## Request 1
Please set down everything in the passage recalling the "A Taste of Honey incident" from "And there was" down to "and perfectly cast.", word for word.
## Request 2
Resume the passage recalling the "A Taste of Honey incident," starting after its last sentence.

## Excerpt to read
════════════════════

And there was the ‘A Taste of Honey incident’. The film was on television in our lounge and my mother was watching it in between popping down to the bar. I’d already been sent to bed once but I was spellbound. I didn’t hear my mother come back up but there she was, shoo-ing me to my room with “This isn’t a film for you”. I can’t imagine why. I only wanted to know what happened to Jo. The baby bit and her friendship with Geoffrey went right over my young head. I crept back and watched it by peeping round the door frame behind her. I was really chancing it. My mother was certainly not one to be messed with. Yes, she caught me and dealt punishment, but she didn’t kill my love for Shelagh Delaney’s brilliant work. Dora Bryan was amazing and perfectly cast.

════════════════════

## Raw data
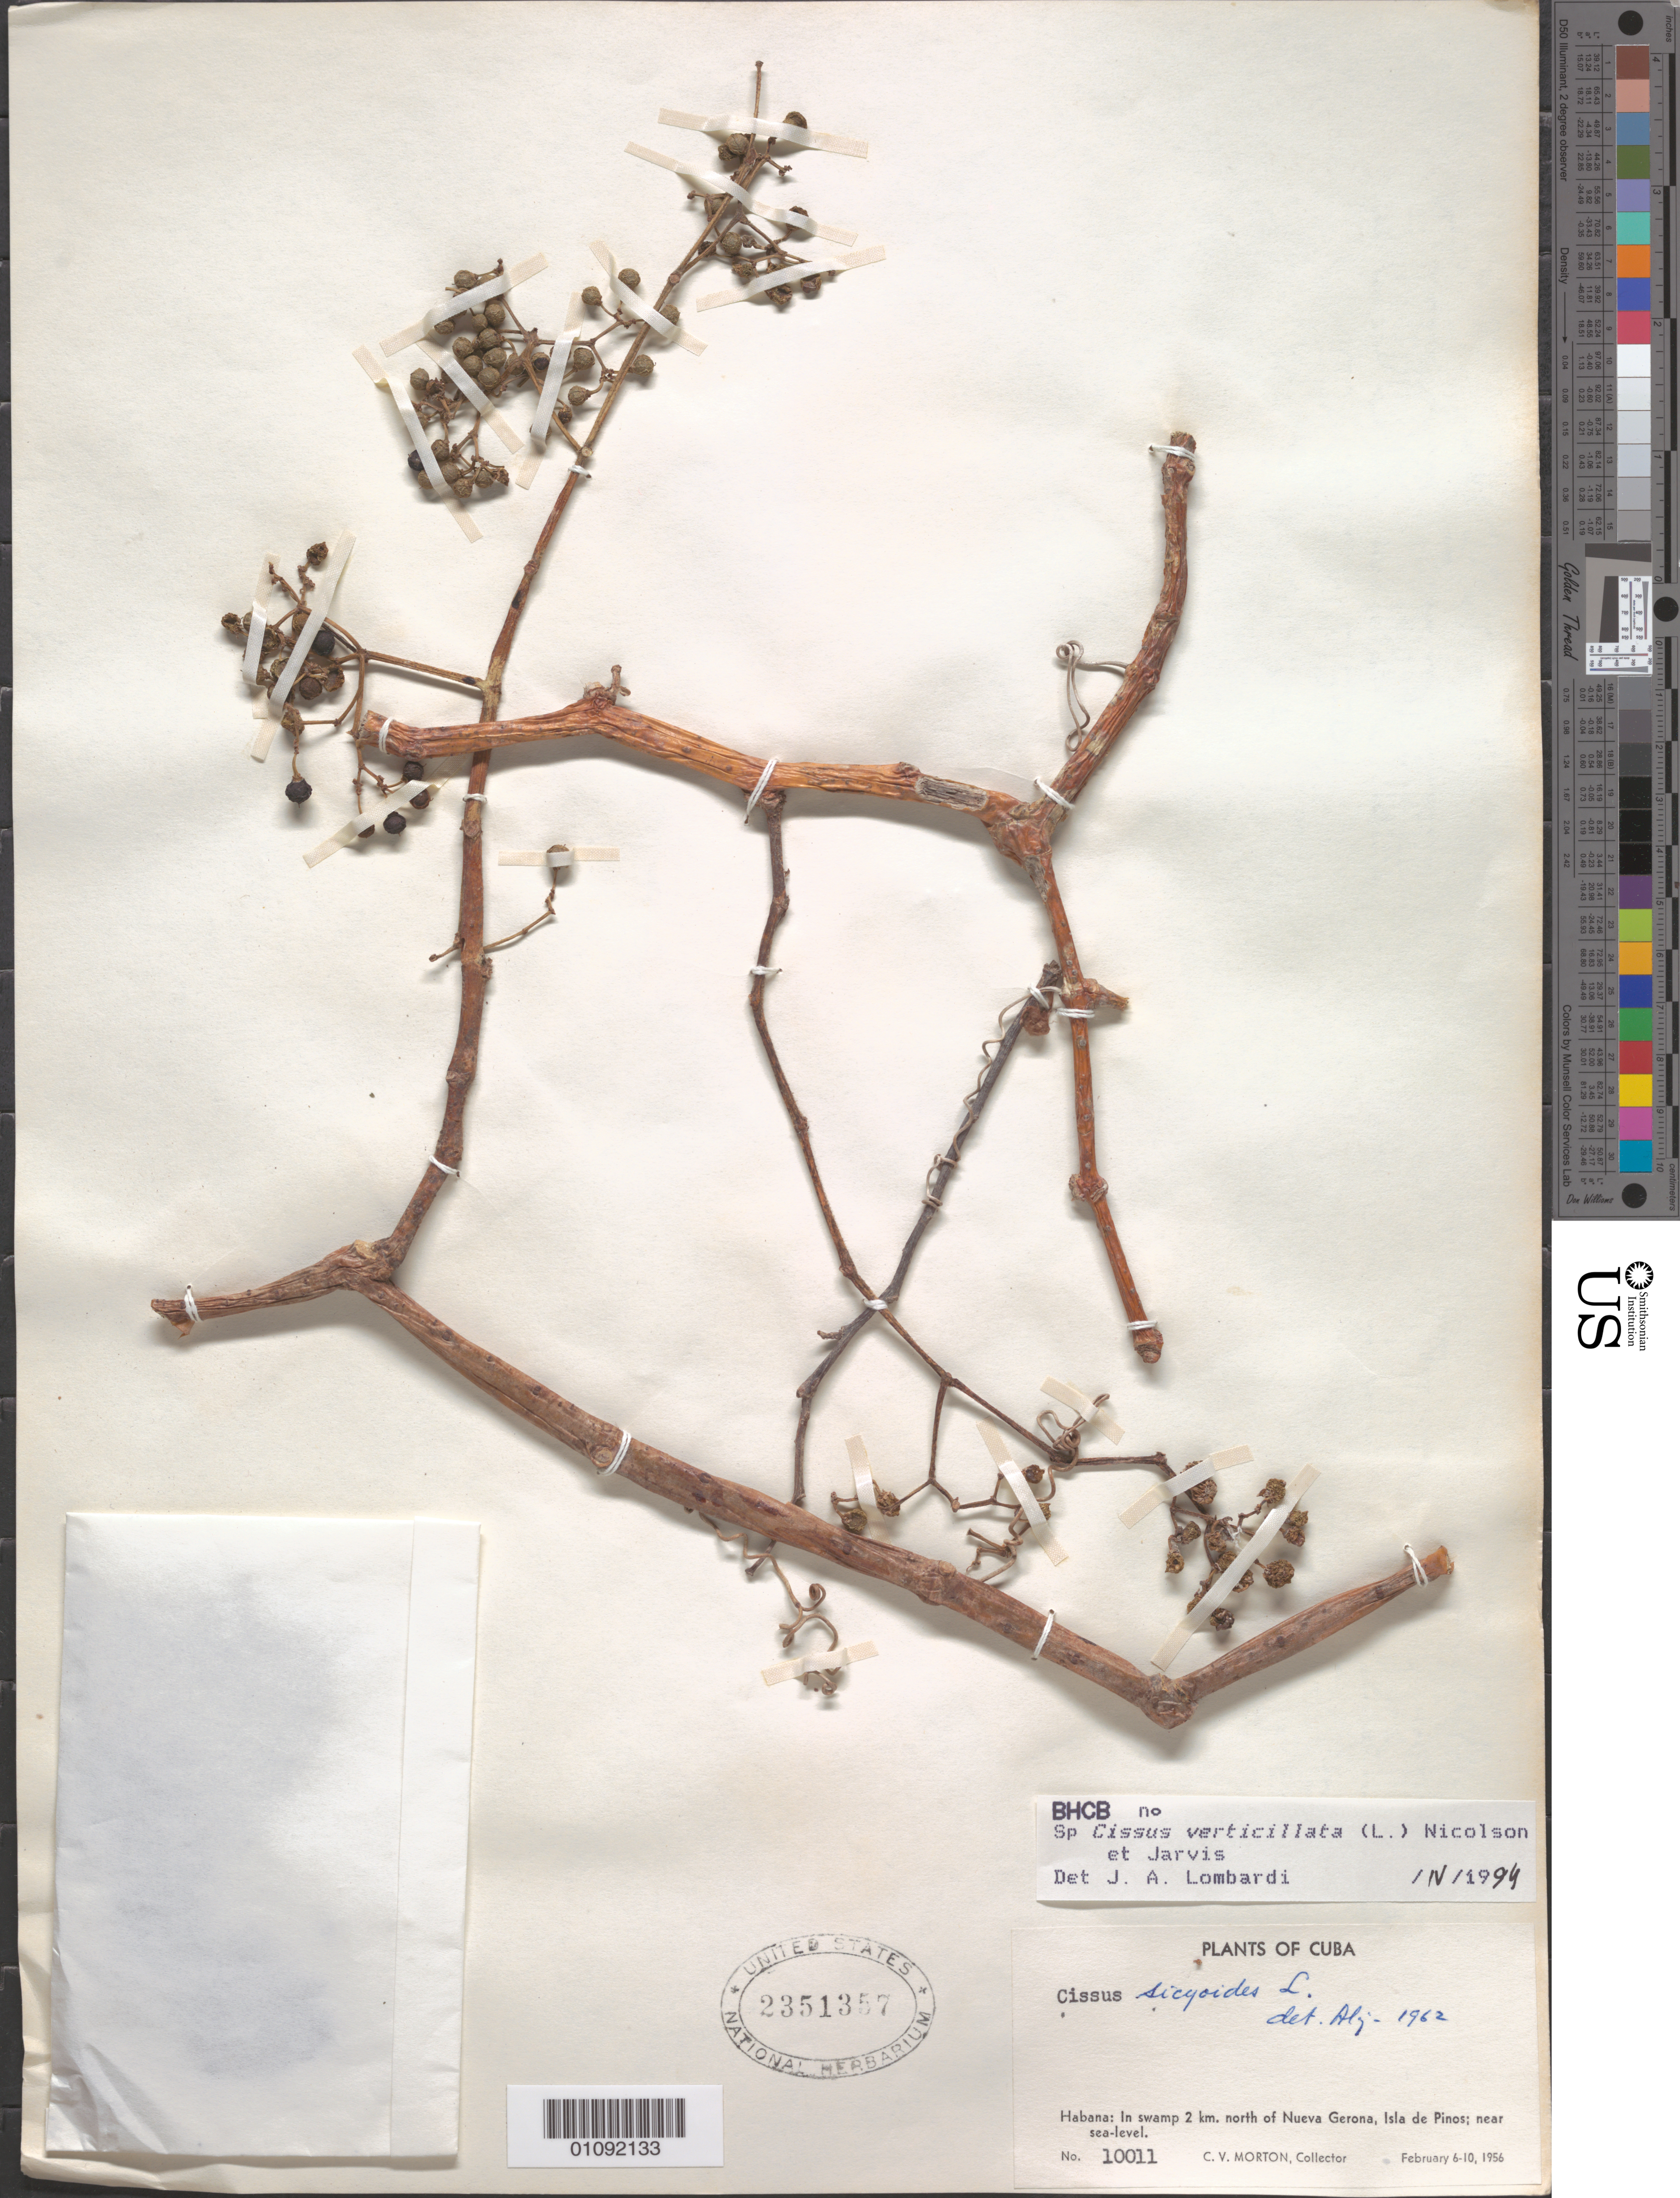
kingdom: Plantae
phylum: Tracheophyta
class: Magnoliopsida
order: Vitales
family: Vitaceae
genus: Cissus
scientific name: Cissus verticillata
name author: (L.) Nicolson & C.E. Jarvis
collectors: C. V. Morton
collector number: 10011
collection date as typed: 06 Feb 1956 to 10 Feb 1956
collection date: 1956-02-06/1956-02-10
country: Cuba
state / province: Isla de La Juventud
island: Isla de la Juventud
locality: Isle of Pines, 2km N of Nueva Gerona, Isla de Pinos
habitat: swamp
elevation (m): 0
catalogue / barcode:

════════════════════

## Answer 1
And there was the ‘A Taste of Honey incident’. The film was on television in our lounge and my mother was watching it in between popping down to the bar. I’d already been sent to bed once but I was spellbound. I didn’t hear my mother come back up but there she was, shoo-ing me to my room with “This isn’t a film for you”. I can’t imagine why. I only wanted to know what happened to Jo. The baby bit and her friendship with Geoffrey went right over my young head. I crept back and watched it by peeping round the door frame behind her. I was really chancing it. My mother was certainly not one to be messed with. Yes, she caught me and dealt punishment, but she didn’t kill my love for Shelagh Delaney’s brilliant work. Dora Bryan was amazing and perfectly cast.

## Answer 2
My chosen poem takes me back to ‘the chocolates incident’. It wasn’t Moonlight that got the better of me, but a bag of Thornton’s. It was a smallish bag starting off with maybe eight huge chocolates. It was a gift to my mother and I found it, unopened, in the sideboard drawer.  I kept nipping back for ‘just one more’ until I realised there was only one left and I’d better leave it. I didn’t own up straight away either. Dreadful child.

I was going through some school stuff belonging to my grown up children when I came across the reams of printed out My Space conversation. I think it was My Space. It was something before the days of Facebook, anyway. This conversation was evidence of one of our children being bullied online and school had been given a copy. The power of the written word is far stronger than the spoken word in this sort of thing and re-reading it upset me as much as it did more than ten years ago when it happened. It was dealt with by school, not to my full satisfaction, but between us we put a stop to it. A new generation, a new way of bullying.

 
CHOCS
Into the half-pound box of Moonlight
My small hand crept.
There was an electrifying rustle.
There was a dark and glamorous scent.
Into my open, moist mouth
The first Montelimar went.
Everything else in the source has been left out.